_PROBLEM TO SOLVE:_ Go through the entries below, tally each line that has the word "Skin", and give only the total.

Extracted page text data:
►

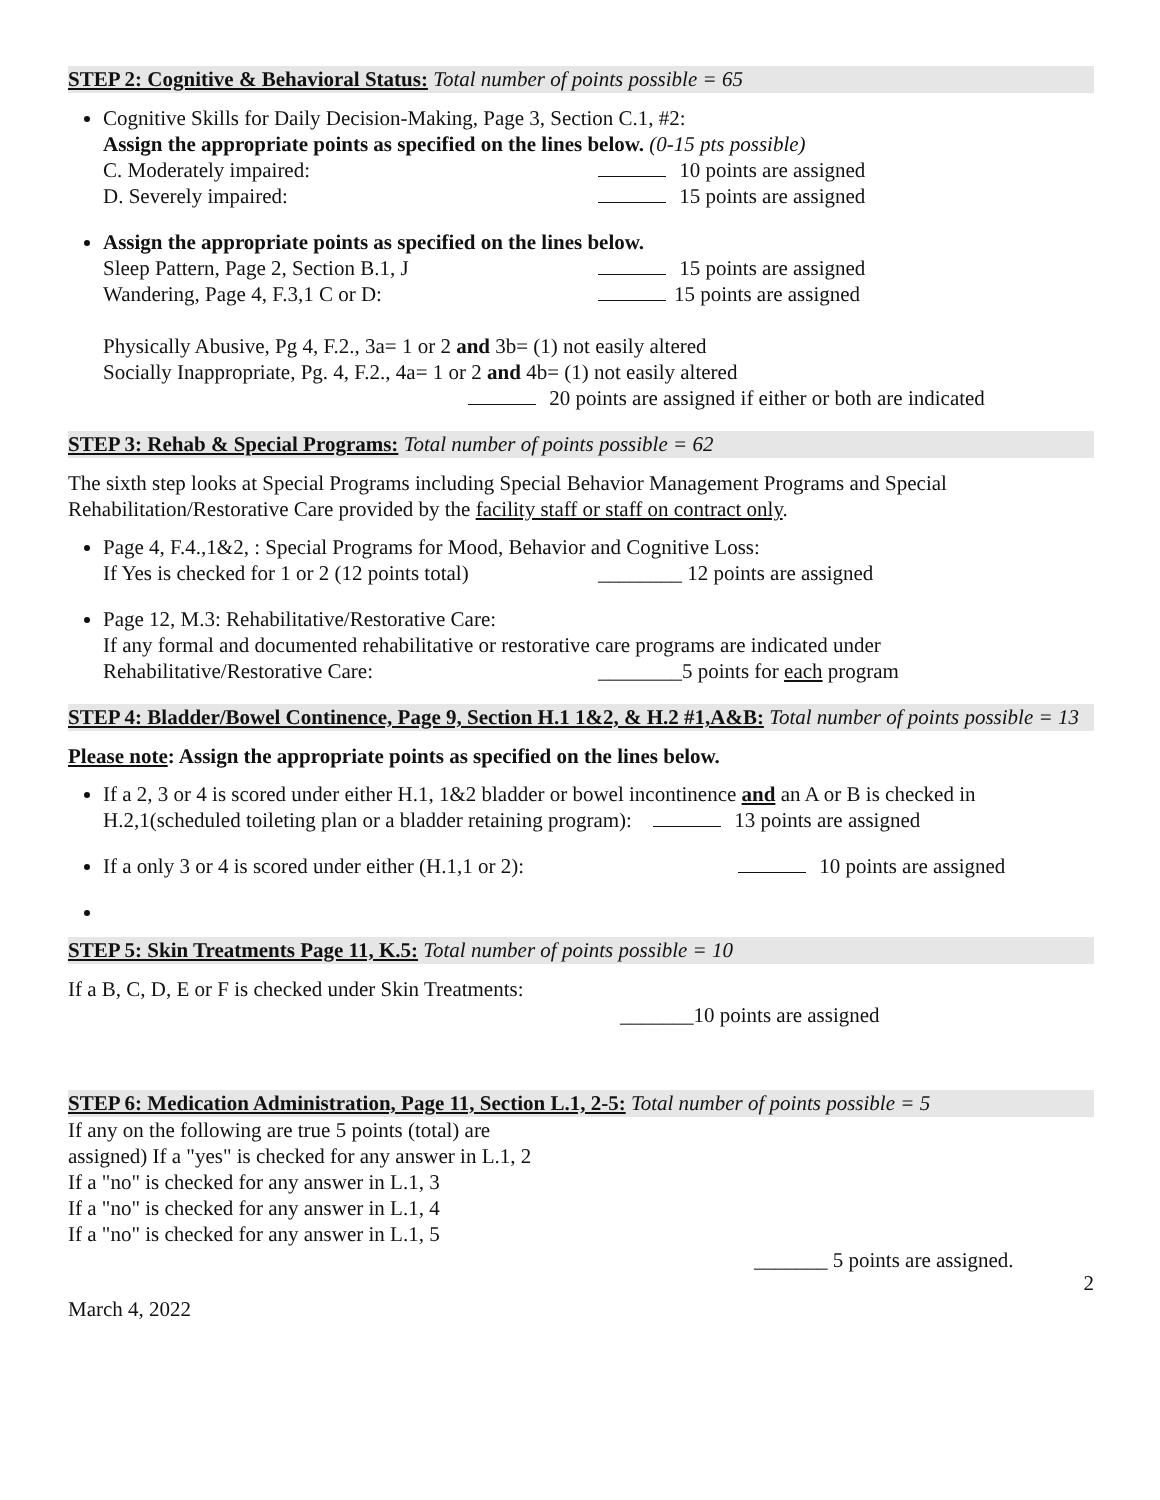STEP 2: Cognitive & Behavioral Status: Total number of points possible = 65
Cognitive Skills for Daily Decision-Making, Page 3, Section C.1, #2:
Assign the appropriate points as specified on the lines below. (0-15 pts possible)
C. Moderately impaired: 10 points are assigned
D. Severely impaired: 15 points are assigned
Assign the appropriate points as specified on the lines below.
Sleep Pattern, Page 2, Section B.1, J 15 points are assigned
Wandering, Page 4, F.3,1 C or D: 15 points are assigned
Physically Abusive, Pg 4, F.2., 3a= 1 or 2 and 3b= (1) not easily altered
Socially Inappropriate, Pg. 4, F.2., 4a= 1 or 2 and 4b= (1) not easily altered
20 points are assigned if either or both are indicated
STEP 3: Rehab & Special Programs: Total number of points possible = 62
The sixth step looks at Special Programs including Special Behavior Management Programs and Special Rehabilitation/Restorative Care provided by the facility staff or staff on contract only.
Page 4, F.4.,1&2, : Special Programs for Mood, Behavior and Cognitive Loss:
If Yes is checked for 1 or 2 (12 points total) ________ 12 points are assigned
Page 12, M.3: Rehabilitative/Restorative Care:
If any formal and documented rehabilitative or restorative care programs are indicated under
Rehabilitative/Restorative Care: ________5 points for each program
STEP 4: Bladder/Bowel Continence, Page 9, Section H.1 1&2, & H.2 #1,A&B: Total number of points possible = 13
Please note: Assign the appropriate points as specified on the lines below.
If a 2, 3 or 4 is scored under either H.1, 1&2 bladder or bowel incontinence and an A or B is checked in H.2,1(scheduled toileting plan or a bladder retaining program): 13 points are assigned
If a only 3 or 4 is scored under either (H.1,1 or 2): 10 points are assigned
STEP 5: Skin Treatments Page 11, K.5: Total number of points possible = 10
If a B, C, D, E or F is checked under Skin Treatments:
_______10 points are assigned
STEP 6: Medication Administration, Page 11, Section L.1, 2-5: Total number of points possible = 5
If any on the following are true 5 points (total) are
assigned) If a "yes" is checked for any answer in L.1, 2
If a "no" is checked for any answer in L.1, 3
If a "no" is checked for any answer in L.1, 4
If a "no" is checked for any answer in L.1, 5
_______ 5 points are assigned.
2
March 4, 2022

◄

_SOLUTION TO THIS EXERCISE:_ 2